■ **Study material**:

==========

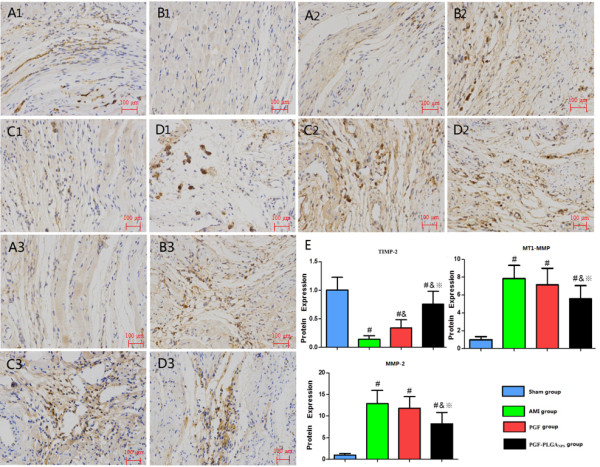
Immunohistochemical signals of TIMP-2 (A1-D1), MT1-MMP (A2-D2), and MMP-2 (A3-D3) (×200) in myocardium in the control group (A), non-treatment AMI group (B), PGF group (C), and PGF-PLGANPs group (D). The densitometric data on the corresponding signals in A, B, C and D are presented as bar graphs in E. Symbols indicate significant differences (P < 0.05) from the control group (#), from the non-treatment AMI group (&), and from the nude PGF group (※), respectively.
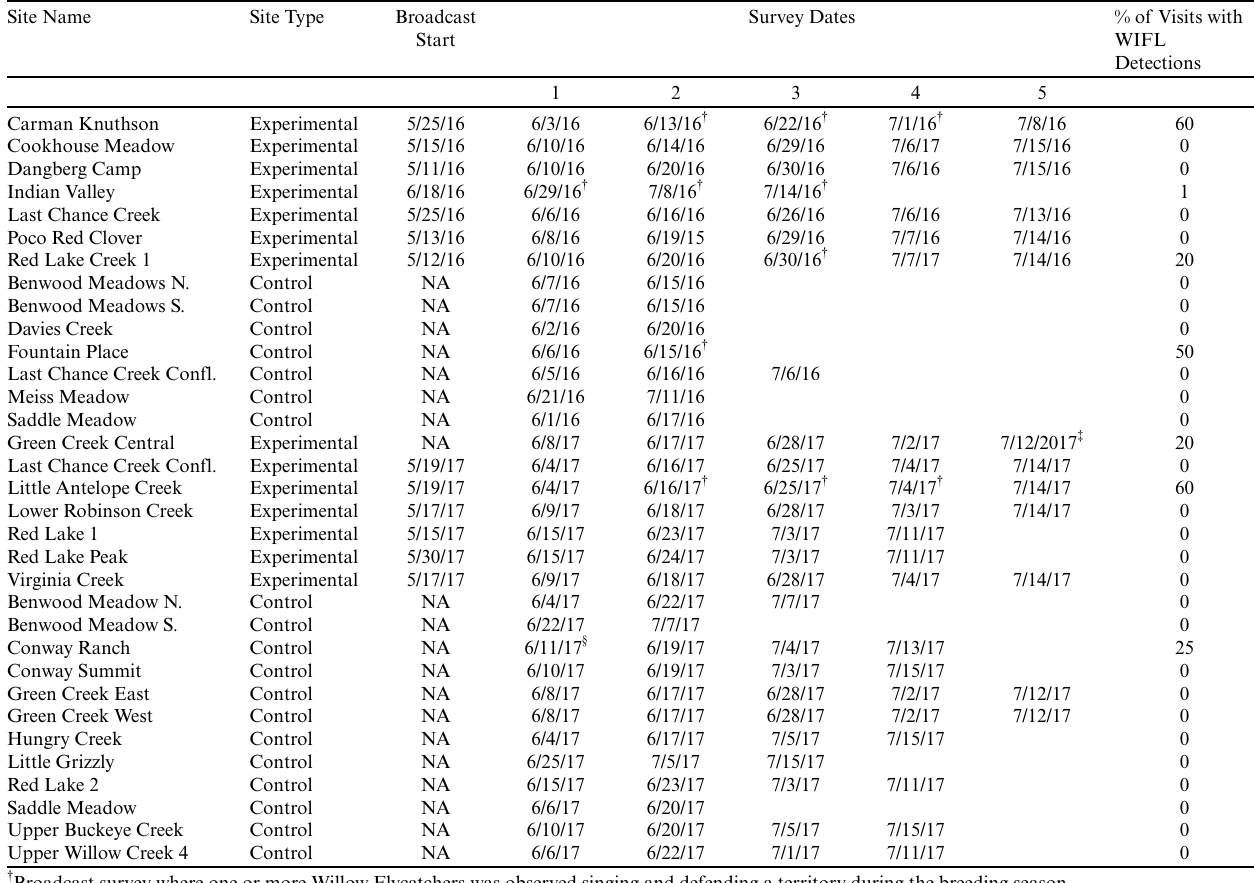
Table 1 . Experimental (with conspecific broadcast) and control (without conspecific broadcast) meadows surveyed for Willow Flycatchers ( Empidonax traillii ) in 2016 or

==========

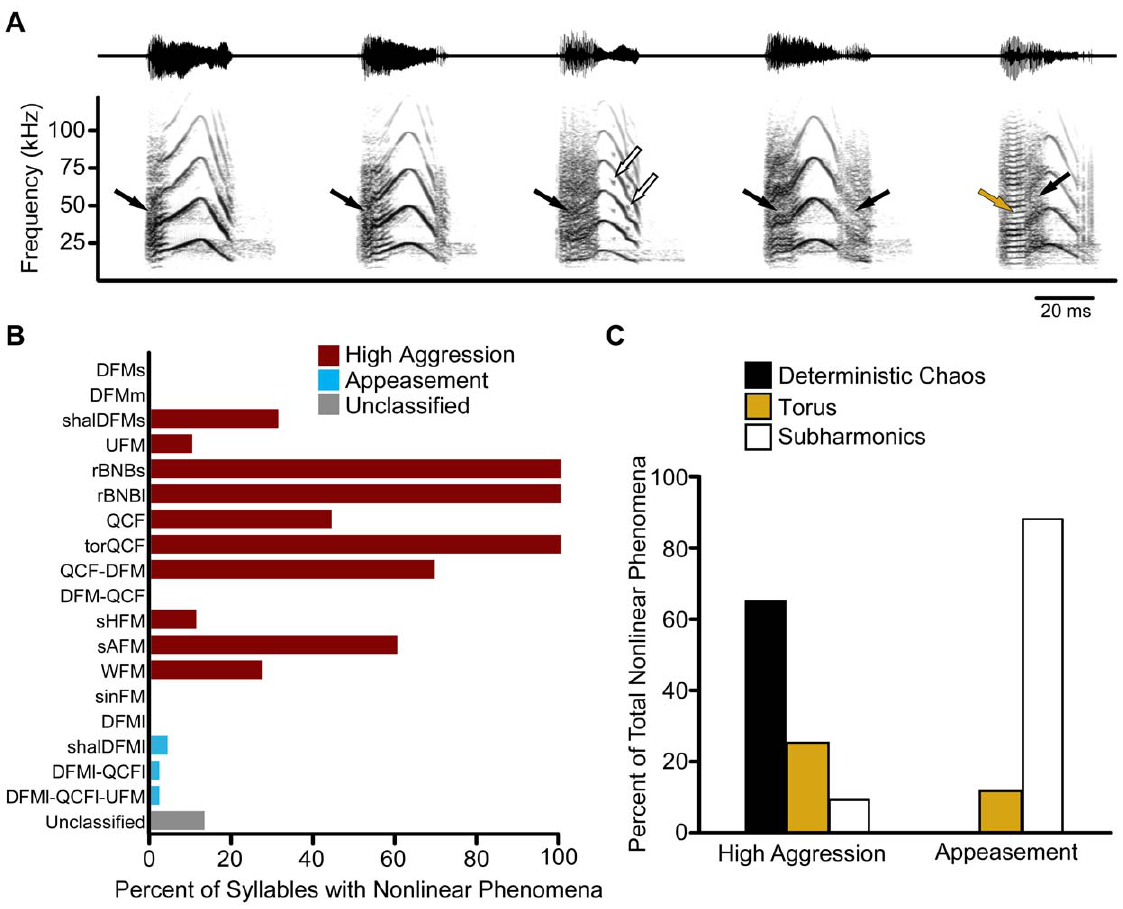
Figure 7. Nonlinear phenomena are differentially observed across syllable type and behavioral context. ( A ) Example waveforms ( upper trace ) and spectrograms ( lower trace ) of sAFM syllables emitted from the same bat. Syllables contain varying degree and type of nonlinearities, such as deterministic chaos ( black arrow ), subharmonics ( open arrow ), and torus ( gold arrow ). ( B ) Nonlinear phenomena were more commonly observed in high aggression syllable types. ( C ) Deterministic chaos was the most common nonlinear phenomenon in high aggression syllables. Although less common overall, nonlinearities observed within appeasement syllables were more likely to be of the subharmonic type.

==========

■ **To do**:
Pick out the lines above that hold the string "from" and show them.

■ **Exercise response**:
Immunohistochemical signals of TIMP-2 (A1-D1), MT1-MMP (A2-D2), and MMP-2 (A3-D3) (×200) in myocardium in the control group (A), non-treatment AMI group (B), PGF group (C), and PGF-PLGANPs group (D). The densitometric data on the corresponding signals in A, B, C and D are presented as bar graphs in E. Symbols indicate significant differences (P < 0.05) from the control group (#), from the non-treatment AMI group (&), and from the nude PGF group (※), respectively.
Figure 7. Nonlinear phenomena are differentially observed across syllable type and behavioral context. ( A ) Example waveforms ( upper trace ) and spectrograms ( lower trace ) of sAFM syllables emitted from the same bat. Syllables contain varying degree and type of nonlinearities, such as deterministic chaos ( black arrow ), subharmonics ( open arrow ), and torus ( gold arrow ). ( B ) Nonlinear phenomena were more commonly observed in high aggression syllable types. ( C ) Deterministic chaos was the most common nonlinear phenomenon in high aggression syllables. Although less common overall, nonlinearities observed within appeasement syllables were more likely to be of the subharmonic type.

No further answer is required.